It could be said that 2017 has been the year of pure lyrics for hip hoppers. In short: out with the mumbling lyrics and autotune in with the honesty and conversation.
While many applaud Jay-Z’s candor and honesty in his recently released 4:44 album, (rightly so: Family Feud, The Story of O.J. 4:44 and Caught Their Eyes are my favorite) it is my estimation that Kendrick Lamar’s DAMN album and Mysonne’s honesty on instagram which then led to an appearance with Charlemagne, DJ Envy and Angela Yee on The Breakfast Club is what jumpstarted the Great Awakening of 2017 that is currently hip hop.
Mysonne went toe-to-toe with Troy Ave in April after the Brooklyn lyricist called himself the second coming of Tupac.
In an instagram post, Mysonne refuted that assesment stating:
“I wouldn’t be who I am if I didn’t come out and say Troy Ave is a fucking bozo. I’m just tired of the Bullshit, Us Real ni**as trying to get out the Streets and these clowns trying to stay in Em. I’m sorry but I can’t peacefully co-exist with Suckers. Stop making clowns Famous ..Ronald McDonald is enough.. #IworkForThePeople#ImRealInRealLife #ImNotUsedToThis #R.I.P.Banga.”
That was perfectly timed. Two months earlier, Mysonne dropped a seven-minute freestyle questioning eveything and everybody in the industry like Lil Uzi and even Future.

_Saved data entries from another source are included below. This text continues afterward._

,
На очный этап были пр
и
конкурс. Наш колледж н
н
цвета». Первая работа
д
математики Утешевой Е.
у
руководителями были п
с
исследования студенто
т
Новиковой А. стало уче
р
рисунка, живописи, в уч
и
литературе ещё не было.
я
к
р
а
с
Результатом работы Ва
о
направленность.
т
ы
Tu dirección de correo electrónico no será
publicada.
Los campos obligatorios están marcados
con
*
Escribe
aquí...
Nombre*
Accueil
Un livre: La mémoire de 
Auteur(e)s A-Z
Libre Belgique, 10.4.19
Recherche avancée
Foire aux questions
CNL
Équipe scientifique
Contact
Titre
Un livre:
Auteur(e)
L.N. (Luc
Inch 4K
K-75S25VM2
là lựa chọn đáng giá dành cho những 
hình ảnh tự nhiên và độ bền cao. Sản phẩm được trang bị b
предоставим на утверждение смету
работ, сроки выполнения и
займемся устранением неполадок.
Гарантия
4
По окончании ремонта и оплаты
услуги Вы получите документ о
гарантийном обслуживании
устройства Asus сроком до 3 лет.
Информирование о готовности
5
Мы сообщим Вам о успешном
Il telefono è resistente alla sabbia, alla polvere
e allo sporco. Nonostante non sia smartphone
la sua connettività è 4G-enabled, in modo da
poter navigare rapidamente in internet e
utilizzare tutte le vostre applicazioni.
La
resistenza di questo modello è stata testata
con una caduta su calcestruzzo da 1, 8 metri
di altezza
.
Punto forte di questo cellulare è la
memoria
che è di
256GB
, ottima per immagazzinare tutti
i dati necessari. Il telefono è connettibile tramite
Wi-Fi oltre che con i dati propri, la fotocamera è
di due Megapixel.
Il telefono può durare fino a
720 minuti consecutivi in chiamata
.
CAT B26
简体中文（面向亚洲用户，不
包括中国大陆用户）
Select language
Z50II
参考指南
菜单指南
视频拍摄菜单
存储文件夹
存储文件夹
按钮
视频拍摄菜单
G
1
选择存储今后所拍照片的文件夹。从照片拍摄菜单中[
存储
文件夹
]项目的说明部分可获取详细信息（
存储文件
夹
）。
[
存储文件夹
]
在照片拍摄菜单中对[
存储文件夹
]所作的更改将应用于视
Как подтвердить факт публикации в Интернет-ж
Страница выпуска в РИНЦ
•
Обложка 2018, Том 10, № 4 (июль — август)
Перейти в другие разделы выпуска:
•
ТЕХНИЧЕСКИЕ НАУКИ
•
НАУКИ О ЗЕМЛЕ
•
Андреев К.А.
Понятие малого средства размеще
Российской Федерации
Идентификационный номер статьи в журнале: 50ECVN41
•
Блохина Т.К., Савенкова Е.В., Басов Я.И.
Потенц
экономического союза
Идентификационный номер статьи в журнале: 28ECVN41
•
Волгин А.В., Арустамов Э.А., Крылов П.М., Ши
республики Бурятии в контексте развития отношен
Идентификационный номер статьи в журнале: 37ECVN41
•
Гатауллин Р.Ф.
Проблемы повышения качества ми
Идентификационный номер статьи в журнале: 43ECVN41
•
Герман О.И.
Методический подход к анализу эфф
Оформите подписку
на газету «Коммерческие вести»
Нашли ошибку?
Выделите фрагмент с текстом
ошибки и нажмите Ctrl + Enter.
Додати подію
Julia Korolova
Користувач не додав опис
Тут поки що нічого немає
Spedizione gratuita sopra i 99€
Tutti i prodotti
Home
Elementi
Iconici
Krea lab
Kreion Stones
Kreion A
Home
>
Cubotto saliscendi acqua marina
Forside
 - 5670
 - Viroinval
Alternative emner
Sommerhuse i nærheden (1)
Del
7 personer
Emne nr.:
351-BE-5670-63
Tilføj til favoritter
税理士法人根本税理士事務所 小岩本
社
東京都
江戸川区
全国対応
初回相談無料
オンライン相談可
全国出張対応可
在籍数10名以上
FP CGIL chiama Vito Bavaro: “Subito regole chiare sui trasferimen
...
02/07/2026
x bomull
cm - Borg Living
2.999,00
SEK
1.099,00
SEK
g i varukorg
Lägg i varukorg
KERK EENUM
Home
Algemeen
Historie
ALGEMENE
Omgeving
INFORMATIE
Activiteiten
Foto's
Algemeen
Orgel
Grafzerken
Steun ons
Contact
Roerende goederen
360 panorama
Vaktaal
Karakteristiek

“Future said: ‘God blessin’ all the trap n——.’ I got a question for that: ‘Where u at n——?’ Trappers that I know is gettin’ arrested cause of rats n——. Sentenced to life and they ain’t never coming back n——.”
See the freestyle in it’s entirety here:
Mysonne is not new. A Bronx representer, he reminds me of Dave East before Dave East. Why you ask? Well, Mysonne is the proficient hooper that can equally rhyme. That’s reminiscent of today’s NFL tight end that can hoop and haul in receptions for the New England Patriots or New Orleans Saints! Mysonne’s basketball games with Allen Iverson and Mase are urban legend, but all accounts lean on Mr. New Bronx City holding his own with The Answer and Mason Betha, but I digress!
I first met Mysonne when he and I were both guest panelists on a Saturday morning discussion at the National Action Network, upon request from Ashley Sharpton, the youngest daughter of civil rights activist Reverend Al Sharpton.
What I didnt realize is that I had been rocking out to Mysonne’s music during my childhood and in college and didn’t even realize it? Do you remember Mase, Loon and Shyne’s If I Could Start My Life From Scratch? It was on Mases’s Double Album. Yup Mysonne had a verse or two.
If I could start from scratch, Id bring daddy back/And put five in the first cat that show mami crack/I sit back and listen to them drunks on the block/Tryin to school me with jewels, tellin me who to watch
Mysonne was in the NYC mixtape circuit and MC battles. In addition to appearing on Mase’s Double Up album, Mysonne appeared on the Ruff Ryders Ryde of Die Vol. 1 album and had signed with Busta Rhyme’s Violater Management along with Def Jam Records.Unfortunately, in 1999, Mysonne was convicted on two counts of armed robbery and was handed a seven-to-14-year sentence.
Released from prison July of 2006 after doing seven years, he got to work. His image and belief was solely focused on community advocacy and working for the people. He gave a keynote speech at the 20th Anniversary of the Million Man March in Washington, D.C. in 2015.
The speech, “Justice or Else” was widely received. He even proposed taking Christmas from Santa Claus and giving it back to Christ.
Mysonne’s socially consciousness is admirable. On a recent episode of Scoop B Radio we talked about it. “I think in hip hop if you’re not socially aware then you’re really not of the culture,” Mysonne told me on Scoop B Radio.
For the first time in U.S. History, Hip-Hop is now the most popular genre in music, surpassing the previous title-holder of Rock & Roll.
Check out Mysonne and Brandon ‘Scoop B’ Robinson discuss Mysonne’s approach to activism and why he fights for justice within the hip hop realm.
According to Nielsen Music’s mid-year report, which classifies Hip-Hop and R&B within the same category, both genres currently compose 25.1 percent of all music consumed in the United States.
While the digit seems low, it’s the highest, topping Rock & Roll’s value of 23 percent.
Mysonne added on hip hop and social justice advocacy:
“That’s what hip hop was for me it was being able to give our story, our culture so if you’re not in tune with what’s going on in the culture and you don’t see what’s going on in your streets and in your neighborhoods and utilizing your voice and your strength and your power to try to change and speak out against and notify the world about it then it’s like you’re wasting your time.”